A new report unveiled Thursday from TransUnion revealed fraud attempts targeting the financial services industry have spiked since the beginning of 2021. Compared to the last four months of 2020, the percentage of suspected global digital fraud attempts in financial services increased 149% during the first four months of this year.
In the U.S. specifically, financial services fraud attempts increased 109%, the global information and insights company said. The top type of fraud targeting financial services was true identity theft, which TransUnion defined as when a consumer uses a stolen identity to commit fraud, with the victim being a real person.

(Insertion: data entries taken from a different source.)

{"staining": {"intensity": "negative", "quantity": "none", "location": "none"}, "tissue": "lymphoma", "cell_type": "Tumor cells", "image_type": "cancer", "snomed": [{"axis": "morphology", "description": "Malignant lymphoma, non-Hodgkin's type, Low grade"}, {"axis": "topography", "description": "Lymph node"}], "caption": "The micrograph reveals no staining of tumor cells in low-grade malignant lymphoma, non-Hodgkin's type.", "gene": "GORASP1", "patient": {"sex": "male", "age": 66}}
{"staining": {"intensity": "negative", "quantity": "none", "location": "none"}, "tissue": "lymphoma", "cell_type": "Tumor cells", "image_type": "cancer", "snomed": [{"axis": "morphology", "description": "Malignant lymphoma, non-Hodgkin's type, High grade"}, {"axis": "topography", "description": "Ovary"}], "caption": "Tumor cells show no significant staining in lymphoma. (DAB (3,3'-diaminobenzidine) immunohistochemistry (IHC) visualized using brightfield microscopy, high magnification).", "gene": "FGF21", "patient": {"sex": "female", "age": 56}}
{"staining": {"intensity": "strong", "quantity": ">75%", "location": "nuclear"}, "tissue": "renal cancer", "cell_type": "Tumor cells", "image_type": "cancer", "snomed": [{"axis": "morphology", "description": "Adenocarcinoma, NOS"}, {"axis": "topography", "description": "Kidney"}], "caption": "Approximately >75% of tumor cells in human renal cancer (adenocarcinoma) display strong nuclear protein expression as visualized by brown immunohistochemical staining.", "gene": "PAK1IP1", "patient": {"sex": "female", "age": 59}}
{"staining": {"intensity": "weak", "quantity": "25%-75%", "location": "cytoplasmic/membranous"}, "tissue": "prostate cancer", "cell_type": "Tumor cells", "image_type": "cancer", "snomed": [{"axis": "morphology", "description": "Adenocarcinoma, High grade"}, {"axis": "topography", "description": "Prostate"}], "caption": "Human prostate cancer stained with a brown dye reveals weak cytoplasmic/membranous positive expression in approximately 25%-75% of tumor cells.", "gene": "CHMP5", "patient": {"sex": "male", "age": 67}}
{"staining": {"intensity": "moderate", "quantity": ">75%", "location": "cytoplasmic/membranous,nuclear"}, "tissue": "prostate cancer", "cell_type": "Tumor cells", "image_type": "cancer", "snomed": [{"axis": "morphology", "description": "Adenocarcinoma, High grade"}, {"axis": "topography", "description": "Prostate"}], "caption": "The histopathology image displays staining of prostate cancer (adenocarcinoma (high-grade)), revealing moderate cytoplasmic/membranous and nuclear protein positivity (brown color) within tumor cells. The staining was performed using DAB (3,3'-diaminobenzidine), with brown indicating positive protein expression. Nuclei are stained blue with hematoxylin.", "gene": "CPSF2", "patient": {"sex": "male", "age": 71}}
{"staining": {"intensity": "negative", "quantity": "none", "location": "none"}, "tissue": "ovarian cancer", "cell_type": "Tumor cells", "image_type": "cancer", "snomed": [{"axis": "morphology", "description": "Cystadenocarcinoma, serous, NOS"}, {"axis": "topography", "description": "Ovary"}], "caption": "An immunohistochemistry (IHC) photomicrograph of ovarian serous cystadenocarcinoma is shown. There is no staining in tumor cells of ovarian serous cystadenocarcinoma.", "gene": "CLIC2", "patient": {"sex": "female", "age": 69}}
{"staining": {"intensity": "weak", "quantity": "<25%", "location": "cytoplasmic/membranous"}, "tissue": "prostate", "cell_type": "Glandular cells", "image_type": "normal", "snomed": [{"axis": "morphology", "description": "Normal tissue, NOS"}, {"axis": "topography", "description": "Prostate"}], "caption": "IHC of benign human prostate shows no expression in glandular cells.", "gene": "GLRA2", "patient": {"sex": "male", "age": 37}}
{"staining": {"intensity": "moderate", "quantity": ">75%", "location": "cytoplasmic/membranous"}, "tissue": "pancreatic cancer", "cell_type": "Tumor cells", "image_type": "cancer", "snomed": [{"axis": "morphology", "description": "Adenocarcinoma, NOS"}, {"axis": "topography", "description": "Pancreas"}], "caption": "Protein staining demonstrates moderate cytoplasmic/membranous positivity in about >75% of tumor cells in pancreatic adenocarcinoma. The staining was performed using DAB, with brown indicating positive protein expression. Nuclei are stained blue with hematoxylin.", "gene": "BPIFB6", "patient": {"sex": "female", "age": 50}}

Of all the industries analyzed by TransUnion, financial services came out as fraudsters’ top target. The rate of suspected digital fraud attempts rose 24% across all industries globally when comparing Jan. 1 to May 1, 2021 with Sept. 1 to Dec. 31, 2020; in the U.S., the percentage of fraud attempts across industries increased by 25% during the same time period, according to TransUnion.
Industries with the second and third highest percentage increases in suspected global digital fraud attempts during that time period were travel and leisure (25.03%), with the top type of fraud being credit card fraud; and gaming (9.24%), with gold farming identified as the top type of fraud. Gold farming refers to the practice of acquiring virtual currency through online gaming and then selling it for real currency.
TransUnion also identified the three industries where suspected global digital fraud attempts declined the most during that time period: Logistics (-32.74%), which primarily sees shipping fraud; insurance (-16.35%), where suspected ghost broker fraud – the selling of fake, cheap auto insurance policies – is most popular; and retail (-8.33%), which sees promotion abuse the most.
“An interesting dynamic is playing out where we are seeing other industries facing far fewer suspected fraud attempts than what has been observed in financial services. In some cases, we are seeing a decline in such fraud attempts,” Melissa Gaddis, senior director of customer success, Global Fraud Solutions at TransUnion, stated. “The key takeaway for businesses is that fraudsters do not treat every industry equally. They often pick and choose an industry to focus on based on the time of year or what businesses are seeing more transactional activity. At times, fraud attempts are simply conducted at random simply to determine if businesses are prepared to meet their challenges.”
With more and more consumers using digital financial services as a result of the COVID-19 pandemic, TransUnion emphasized that security in the financial services marketplace is especially important. In a TransUnion-commissioned late September 2020 survey, 40% of consumers with a financial account said they are using digital platforms more frequently since the onset of the pandemic, and 60% of consumers said the majority of their financial transactions are conducted via mobile applications.
“The rate of fraud attempts are up globally and especially in the financial services industry because fraudsters understand this is where the most high value transactions are taking place,” Shai Cohen, SVP of Global Fraud Solutions at TransUnion, said. “We are seeing more financial services organizations implement fraud prevention solutions with some success, though our findings make it clear that this is not the time to relax. As lenders increase their customer acquisition efforts in an increasingly digital environment, fraud mitigation needs to be a part of every marketing campaign. Financial institutions also need to do even better to ensure they are providing a secure marketplace that offers friction-right experiences to consumers.”
The company’s findings on fraud against businesses were based on intelligence from billions of transactions and more than 40,000 websites and apps contained in its flagship identity proofing, risk-based authentication and fraud analytics solution suite, TransUnion TruValidate.